The official relationships between Trump’s children and the various entities of the family business are blurry. “We don’t take titles particularly seriously at the Trump Organization,” Ivanka said in a 2016 deposition.
But a person with knowledge of the company told The Daily Beast that “every new project had to have one of the kids attached to it.”
Incorporation documents don’t list any principals other than Donald Trump until he handed his business administration to his children after assuming the White House in 2017. But his children have long been closely involved with operations. And Ivanka’s financial disclosures reveal she’d held executive positions at dozens of Trump entities, including at Mar-a-Lago, which is listed in the indictment.

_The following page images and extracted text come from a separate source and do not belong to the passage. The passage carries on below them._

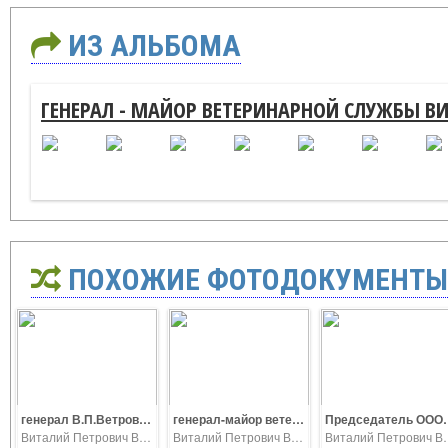
ИЗ АЛЬБОМА
ГЕНЕРАЛ - МАЙОР ВЕТЕРИНАРНОЙ СЛУЖБЫ В
ПОХОЖИЕ ФОТОДОКУМЕНТЫ
генерал В.П.Ветров, Е.М.Высребенцев на полигоне Радишевский
генерал-майор ветеринарной службы В.П.Ветров на полигоне Радишевский
Председатель ОООВ ВС РФ генерал армии В.Ф. Ермаков,
Виталий Петрович Ветров
Виталий Петрович Ветров
Виталий П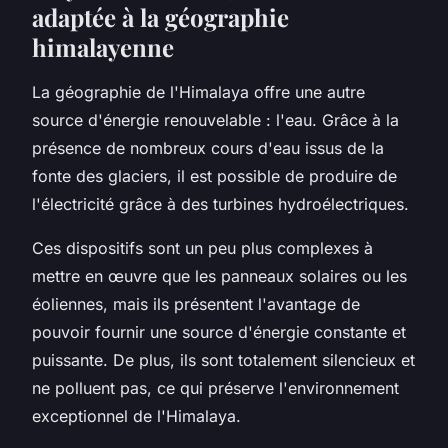
adaptée à la géographie
himalayenne
La géographie de l'Himalaya offre une autre
source d'énergie renouvelable : l'eau. Grâce à la
présence de nombreux cours d'eau issus de la
fonte des glaciers, il est possible de produire de
l'électricité grâce à des turbines hydroélectriques.
Ces dispositifs sont un peu plus complexes à
mettre en œuvre que les panneaux solaires ou les
éoliennes, mais ils présentent l'avantage de
pouvoir fournir une source d'énergie constante et
puissante. De plus, ils sont totalement silencieux et
ne polluent pas, ce qui préserve l'environnement
exceptionnel de l'Himalaya.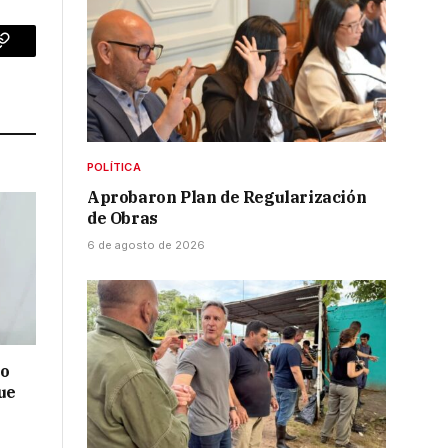
p
Copy
Link
POLÍTICA
Aprobaron Plan de Regularización
de Obras
6 de agosto de 2026
no
ue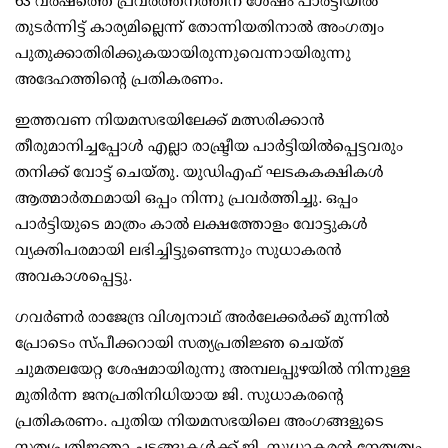
63 വര്‍ഷത്തെ പ്രവര്‍ത്തനത്തിന് ശേഷം പാര്‍ട്ടിയില്‍
തുടര്‍ന്നിട്ട് കാര്യമില്ലെന്ന് തോന്നിയതിനാല്‍ അംഗത്വം
പുതുക്കാതിരിക്കുകയായിരുന്നുവെന്നായിരുന്നു
അദേഹത്തിന്റെ പ്രതികരണം.
ഇത്തവണ നിയമസഭയിലേക്ക് മത്സരിക്കാന്‍
തീരുമാനിച്ചപ്പോള്‍ എല്ലാ രാഷ്ട്രീയ പാര്‍ട്ടിയില്‍പ്പെട്ടവരും
തനിക്ക് വോട്ട് ചെയ്തു. യുഡിഎഫ് ഘടകകക്ഷികള്‍
ആത്മാര്‍ത്ഥമായി ഒപ്പം നിന്നു പ്രവര്‍ത്തിച്ചു. ഒപ്പം
പാര്‍ട്ടിയുടെ മാത്രം കാല്‍ ലക്ഷത്തോളം വോട്ടുകള്‍
വ്യക്തിപരമായി ലഭിച്ചിട്ടുണ്ടെന്നും സുധാകരന്‍
അവകാശപ്പെട്ടു.
ഗവര്‍ണര്‍ രാജേന്ദ്ര വിശ്വനാഥ് അര്‍ലേക്കര്‍ക്ക് മുന്നില്‍
പ്രോടെം സ്പീക്കറായി സത്യപ്രതിജ്ഞ ചെയ്ത്
ചുമതലയേറ്റ ശേഷമായിരുന്നു അമ്പലപ്പുഴയില്‍ നിന്നുള്ള
മുതിര്‍ന്ന ജനപ്രതിനിധിയായ ജി. സുധാകരന്റെ
പ്രതികരണം. പുതിയ നിയമസഭയിലെ അംഗങ്ങളുടെ
സത്യപ്രതിജ്ഞാ ചടങ്ങുകള്‍ക്ക് ജി. സുധാകരന്‍ നേതൃത്വം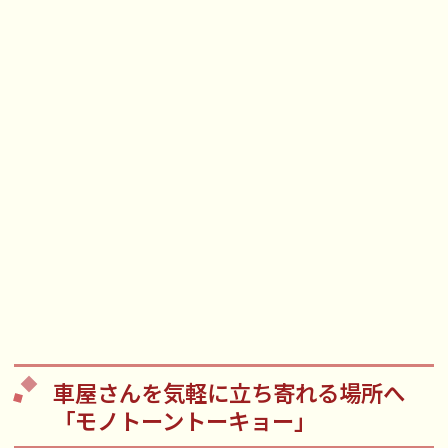
車屋さんを気軽に立ち寄れる場所へ
「モノトーントーキョー」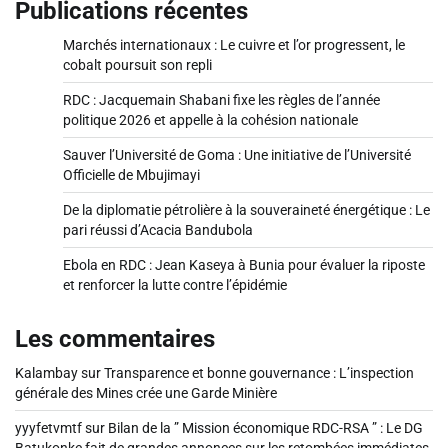
Publications récentes
Marchés internationaux : Le cuivre et l’or progressent, le
cobalt poursuit son repli
RDC : Jacquemain Shabani fixe les règles de l’année
politique 2026 et appelle à la cohésion nationale
Sauver l’Université de Goma : Une initiative de l’Université
Officielle de Mbujimayi
De la diplomatie pétrolière à la souveraineté énergétique : Le
pari réussi d’Acacia Bandubola
Ebola en RDC : Jean Kaseya à Bunia pour évaluer la riposte
et renforcer la lutte contre l’épidémie
Les commentaires
Kalambay
sur
Transparence et bonne gouvernance : L’inspection
générale des Mines crée une Garde Minière
yyyfetvmtf
sur
Bilan de la ” Mission économique RDC-RSA ” : Le DG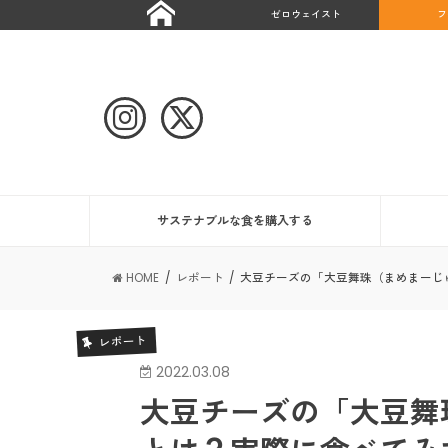
ゼロウェイスト
フ
サステナブルな食を購入する
HOME
レポート
大豆チーズの「大豆舞珠（まめまーじ
レポート
2022.03.08
大豆チーズの「大豆舞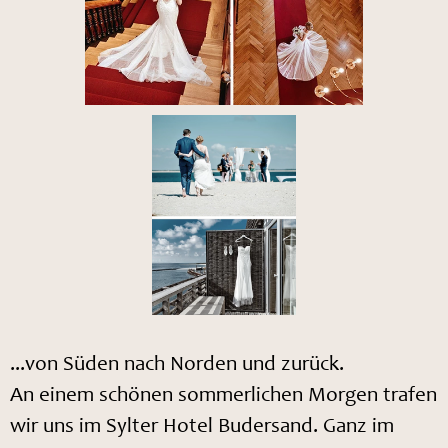
...von Süden nach Norden und zurück.
An einem schönen sommerlichen Morgen trafen
wir uns im Sylter Hotel Budersand. Ganz im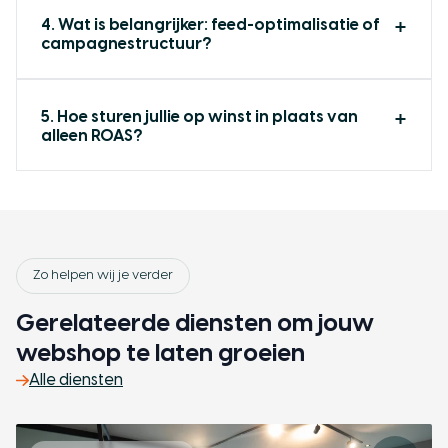
4. Wat is belangrijker: feed-optimalisatie of
campagnestructuur?
Versturen
5. Hoe sturen jullie op winst in plaats van
alleen ROAS?
Zo helpen wij je verder
Gerelateerde diensten om jouw
webshop te laten groeien
Alle diensten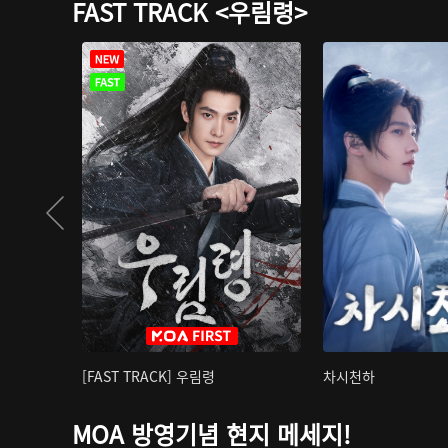
FAST TRACK <우림령>
[FAST TRACK] 우림령
차시천하
MOA 방영기념 현지 메세지!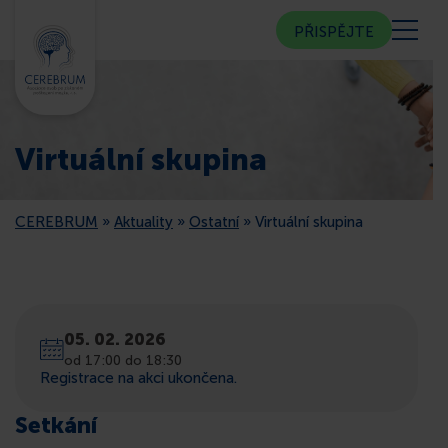
PŘISPĚJTE
KDO JSME
Virtuální skupina
KOMUNITNÍ CENTRUM
CEREBRUM
»
Aktuality
»
Ostatní
»
Virtuální skupina
PORADNA
VEŘEJNOST
05. 02. 2026
ČLENSTVÍ
od 17:00 do 18:30
Registrace na akci ukončena.
CEREBRUM V MÉDIÍCH
Setkání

But some of the companies listed in the indictment also bear connections to Eric Trump and Donald Trump Jr. as well.
One of those two golf courses, Trump National in Los Angeles, happens to be under investigation by James’ office for possible tax fraud. Prosecutors also called out Trump Productions LLC, the ex-president’s media company which produced the Trump-hosted game show The Apprentice. Both Eric and Donald Trump Jr. served as advisers on that series.
Jampol noted that, while the charges are at the state level, the indictment also details federal crimes, “so we can’t rule out a federal investigation down the road.”
The blurred business lines, however, may pose hurdles for prosecutors, who still have until November to make their arguments to a grand jury.
“That’s the weakest link: Who at the organization can be held criminally responsible?” McCaffrey said. “That, I think, is gonna be the toughest thing. Some executives may try to take the ‘ostrich defense,’ say their heads were in the sand.”
In a deposition earlier this year, Ivanka Trump appeared to distance herself from Weisselberg. She told investigators she wasn’t familiar with her family company’s CFO, suggesting she was unaware of his responsibilities.
“He is the—I would have to see what his—I don’t know his exact title, but he’s an executive at the company,” she said.